Kenzie scribbled on her notepad. Not words, just shapes and scribbles, trying to get her mind around all of the issues. “What if we told the nursing home that there is a particularly virulent strain of the flu around and that might be what killed Cartwright and Sexton?”
“That’s not exactly honest. It would be a breach of ethics.”
“But so would not telling them.”
“We might be able to get away with slightly different wording... a virus that we are trying to identify. Something that they should take extra measures to avoid transmission from one patient to another. Hand-washing, staff wearing mask
s, and so on.”
“And you don’t think that will cause panic or spread to the news media?”
Dr. Wiltshire shook his head, not liking the question. They were in trouble either way. They couldn’t ignore the potential for an outbreak, but they didn’t want to cause unnecessary panic. No matter how careful they were in their wording of a warning to the nursing home, the staff there could overreact or underreact.
“We need more data,” Dr. Wiltshire said finally. “We don’t know what we’re looking at or what the danger is until we have more. We can’t make an informed decision without the facts. Then we can make a careful, informed decision. If the lab hasn’t already issued a warning. And they may do that once they know enough. It really is their responsibility. Or that of the lab that released the virus. It isn’t the place of the Medical Examiner’s Office to give warnings about contagions.”

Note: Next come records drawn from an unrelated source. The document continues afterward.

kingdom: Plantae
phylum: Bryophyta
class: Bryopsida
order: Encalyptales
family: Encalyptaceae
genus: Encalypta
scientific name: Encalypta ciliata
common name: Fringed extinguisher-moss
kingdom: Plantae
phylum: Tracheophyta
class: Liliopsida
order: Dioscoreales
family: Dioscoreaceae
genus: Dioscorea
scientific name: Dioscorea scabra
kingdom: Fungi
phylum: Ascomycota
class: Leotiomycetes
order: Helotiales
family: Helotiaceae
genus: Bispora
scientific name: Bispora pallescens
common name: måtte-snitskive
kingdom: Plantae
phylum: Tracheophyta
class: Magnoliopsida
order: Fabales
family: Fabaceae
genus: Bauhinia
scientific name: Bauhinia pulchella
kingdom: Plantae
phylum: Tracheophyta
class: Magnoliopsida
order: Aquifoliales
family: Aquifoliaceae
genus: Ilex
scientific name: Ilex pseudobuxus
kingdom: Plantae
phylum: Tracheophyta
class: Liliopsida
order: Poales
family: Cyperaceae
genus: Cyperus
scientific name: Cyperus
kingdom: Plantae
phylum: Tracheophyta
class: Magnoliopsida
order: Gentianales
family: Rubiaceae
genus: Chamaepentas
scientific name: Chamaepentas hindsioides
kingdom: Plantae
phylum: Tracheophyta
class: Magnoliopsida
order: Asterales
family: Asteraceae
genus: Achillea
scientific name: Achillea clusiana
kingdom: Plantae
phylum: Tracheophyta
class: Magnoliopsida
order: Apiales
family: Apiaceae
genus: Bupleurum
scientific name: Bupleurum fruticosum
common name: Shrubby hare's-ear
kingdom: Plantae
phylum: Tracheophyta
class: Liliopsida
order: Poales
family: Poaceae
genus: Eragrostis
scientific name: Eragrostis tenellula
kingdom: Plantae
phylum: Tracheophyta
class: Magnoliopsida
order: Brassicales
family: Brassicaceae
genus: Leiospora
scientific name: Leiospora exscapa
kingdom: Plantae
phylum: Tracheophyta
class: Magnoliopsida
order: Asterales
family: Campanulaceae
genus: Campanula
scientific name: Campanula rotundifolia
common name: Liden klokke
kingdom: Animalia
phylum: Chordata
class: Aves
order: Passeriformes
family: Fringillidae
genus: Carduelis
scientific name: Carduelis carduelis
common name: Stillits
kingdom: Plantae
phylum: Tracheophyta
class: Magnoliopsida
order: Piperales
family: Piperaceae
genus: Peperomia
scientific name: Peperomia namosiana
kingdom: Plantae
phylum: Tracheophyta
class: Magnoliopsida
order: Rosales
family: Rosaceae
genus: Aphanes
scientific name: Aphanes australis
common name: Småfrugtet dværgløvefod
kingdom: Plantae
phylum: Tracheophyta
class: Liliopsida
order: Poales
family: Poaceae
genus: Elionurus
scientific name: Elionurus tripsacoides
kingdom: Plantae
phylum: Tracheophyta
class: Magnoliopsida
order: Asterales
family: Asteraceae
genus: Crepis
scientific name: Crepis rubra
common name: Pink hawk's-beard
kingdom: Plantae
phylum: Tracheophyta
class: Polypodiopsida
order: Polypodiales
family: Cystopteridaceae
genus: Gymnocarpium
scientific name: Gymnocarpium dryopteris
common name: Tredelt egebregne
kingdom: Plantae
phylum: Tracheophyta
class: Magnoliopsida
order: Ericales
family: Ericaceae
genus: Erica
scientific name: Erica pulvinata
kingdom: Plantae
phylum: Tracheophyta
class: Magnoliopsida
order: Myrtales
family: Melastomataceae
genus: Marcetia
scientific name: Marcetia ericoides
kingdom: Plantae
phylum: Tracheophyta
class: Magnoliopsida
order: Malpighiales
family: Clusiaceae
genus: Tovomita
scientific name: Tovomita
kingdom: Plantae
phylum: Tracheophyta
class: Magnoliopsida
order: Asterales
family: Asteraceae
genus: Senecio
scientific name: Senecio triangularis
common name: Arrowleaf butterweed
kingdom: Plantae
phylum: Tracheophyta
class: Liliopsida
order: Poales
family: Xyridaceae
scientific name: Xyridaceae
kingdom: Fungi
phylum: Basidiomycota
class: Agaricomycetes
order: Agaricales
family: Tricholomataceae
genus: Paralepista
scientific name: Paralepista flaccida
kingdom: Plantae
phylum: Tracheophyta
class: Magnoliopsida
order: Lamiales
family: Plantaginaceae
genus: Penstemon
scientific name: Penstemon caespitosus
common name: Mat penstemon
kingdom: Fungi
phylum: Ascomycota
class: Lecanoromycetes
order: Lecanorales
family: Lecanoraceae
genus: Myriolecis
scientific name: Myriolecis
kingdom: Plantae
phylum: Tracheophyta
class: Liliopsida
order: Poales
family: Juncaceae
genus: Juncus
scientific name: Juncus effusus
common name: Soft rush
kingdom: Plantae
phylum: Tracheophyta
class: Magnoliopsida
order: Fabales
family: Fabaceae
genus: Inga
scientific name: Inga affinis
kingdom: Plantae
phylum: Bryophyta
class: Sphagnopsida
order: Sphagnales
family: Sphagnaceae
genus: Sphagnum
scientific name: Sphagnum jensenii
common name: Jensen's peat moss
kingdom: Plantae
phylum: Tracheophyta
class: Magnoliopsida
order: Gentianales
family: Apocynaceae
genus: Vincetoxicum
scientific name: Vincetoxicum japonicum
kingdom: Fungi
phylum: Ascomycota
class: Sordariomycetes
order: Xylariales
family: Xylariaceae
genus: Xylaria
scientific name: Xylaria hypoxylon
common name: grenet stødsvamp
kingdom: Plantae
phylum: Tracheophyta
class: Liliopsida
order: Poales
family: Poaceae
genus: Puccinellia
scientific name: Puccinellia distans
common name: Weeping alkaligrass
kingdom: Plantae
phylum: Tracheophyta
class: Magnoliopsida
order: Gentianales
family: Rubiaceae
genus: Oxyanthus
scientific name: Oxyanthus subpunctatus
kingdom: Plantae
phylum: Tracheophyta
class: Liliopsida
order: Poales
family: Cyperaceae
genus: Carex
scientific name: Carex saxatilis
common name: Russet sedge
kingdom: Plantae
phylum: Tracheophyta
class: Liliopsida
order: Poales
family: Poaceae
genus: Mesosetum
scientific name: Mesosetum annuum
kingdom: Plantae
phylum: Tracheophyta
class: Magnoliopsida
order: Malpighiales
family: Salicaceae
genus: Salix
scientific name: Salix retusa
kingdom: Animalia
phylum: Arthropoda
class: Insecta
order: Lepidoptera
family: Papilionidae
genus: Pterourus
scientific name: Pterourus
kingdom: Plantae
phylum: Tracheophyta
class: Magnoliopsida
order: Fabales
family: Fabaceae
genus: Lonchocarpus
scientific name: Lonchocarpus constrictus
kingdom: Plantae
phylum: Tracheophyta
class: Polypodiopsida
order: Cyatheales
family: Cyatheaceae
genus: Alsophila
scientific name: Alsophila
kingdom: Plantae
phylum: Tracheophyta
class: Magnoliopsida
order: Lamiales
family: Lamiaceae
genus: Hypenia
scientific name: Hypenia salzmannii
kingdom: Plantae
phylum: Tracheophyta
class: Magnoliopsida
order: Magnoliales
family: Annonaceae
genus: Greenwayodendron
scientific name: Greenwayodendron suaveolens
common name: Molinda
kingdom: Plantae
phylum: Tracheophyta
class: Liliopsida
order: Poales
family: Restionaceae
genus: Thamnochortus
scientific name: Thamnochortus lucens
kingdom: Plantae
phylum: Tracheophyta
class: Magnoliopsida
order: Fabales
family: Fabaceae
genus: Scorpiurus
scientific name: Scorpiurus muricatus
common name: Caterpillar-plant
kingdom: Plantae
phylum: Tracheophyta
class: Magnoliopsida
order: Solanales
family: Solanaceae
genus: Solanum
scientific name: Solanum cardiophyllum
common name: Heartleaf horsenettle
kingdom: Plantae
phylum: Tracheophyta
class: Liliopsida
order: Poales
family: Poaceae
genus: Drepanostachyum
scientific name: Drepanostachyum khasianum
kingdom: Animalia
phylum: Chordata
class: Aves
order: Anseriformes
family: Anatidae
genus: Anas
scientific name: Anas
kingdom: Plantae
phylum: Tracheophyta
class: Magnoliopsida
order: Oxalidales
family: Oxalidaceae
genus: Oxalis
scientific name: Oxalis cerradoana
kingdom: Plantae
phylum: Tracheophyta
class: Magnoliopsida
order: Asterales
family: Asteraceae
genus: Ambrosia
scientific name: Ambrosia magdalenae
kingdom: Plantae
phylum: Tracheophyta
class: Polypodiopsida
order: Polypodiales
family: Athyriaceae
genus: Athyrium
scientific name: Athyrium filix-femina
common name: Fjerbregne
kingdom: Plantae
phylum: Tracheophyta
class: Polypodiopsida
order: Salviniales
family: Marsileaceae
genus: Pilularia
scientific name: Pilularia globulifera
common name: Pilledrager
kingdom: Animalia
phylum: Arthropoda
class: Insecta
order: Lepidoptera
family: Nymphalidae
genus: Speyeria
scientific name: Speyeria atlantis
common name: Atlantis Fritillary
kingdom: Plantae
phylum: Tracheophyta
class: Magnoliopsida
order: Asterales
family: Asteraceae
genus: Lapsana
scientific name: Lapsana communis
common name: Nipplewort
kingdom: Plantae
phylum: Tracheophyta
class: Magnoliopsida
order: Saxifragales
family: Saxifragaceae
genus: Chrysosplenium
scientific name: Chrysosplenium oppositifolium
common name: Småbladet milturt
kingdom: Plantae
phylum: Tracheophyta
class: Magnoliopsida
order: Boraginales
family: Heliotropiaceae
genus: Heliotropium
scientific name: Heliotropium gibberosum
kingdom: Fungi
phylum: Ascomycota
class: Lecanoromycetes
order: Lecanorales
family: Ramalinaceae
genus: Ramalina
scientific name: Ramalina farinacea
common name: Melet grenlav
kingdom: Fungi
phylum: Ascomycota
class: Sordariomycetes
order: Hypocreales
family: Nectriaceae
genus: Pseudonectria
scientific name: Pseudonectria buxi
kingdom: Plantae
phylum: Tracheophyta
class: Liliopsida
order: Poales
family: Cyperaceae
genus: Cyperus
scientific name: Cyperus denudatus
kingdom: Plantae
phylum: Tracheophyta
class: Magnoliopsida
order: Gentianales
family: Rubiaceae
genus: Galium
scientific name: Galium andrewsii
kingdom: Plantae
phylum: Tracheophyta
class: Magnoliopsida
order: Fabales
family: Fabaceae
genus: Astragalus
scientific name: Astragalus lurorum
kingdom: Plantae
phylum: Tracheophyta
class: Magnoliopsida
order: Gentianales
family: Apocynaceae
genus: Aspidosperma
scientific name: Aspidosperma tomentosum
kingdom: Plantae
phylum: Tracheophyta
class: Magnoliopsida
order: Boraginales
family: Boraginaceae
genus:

Kenzie nodded slowly. “Okay. But if it turns out there is an outbreak of this new, engineered virus... we can’t ignore it.”
“We won’t.”
Kenzie stood up and picked up her notepad. “There’s one thing that the lab didn’t say, and we didn’t ask.”
Dr. Wiltshire nodded his agreement. “Why was this virus created? Was it part of a study to prevent disease or part of a bioterrorism program?”
Kenzie walked back to her desk, a knot in her stomach. She knew why they hadn’t asked the question.
46
At the end of the day, there was nothing to do but wait. Kenzie had sent the information and samples that Savage and his team needed to the lab. Dr. Wiltshire was making his phone calls and doing research, but she didn’t know who he was consulting with or exactly what he wanted to know about the virus.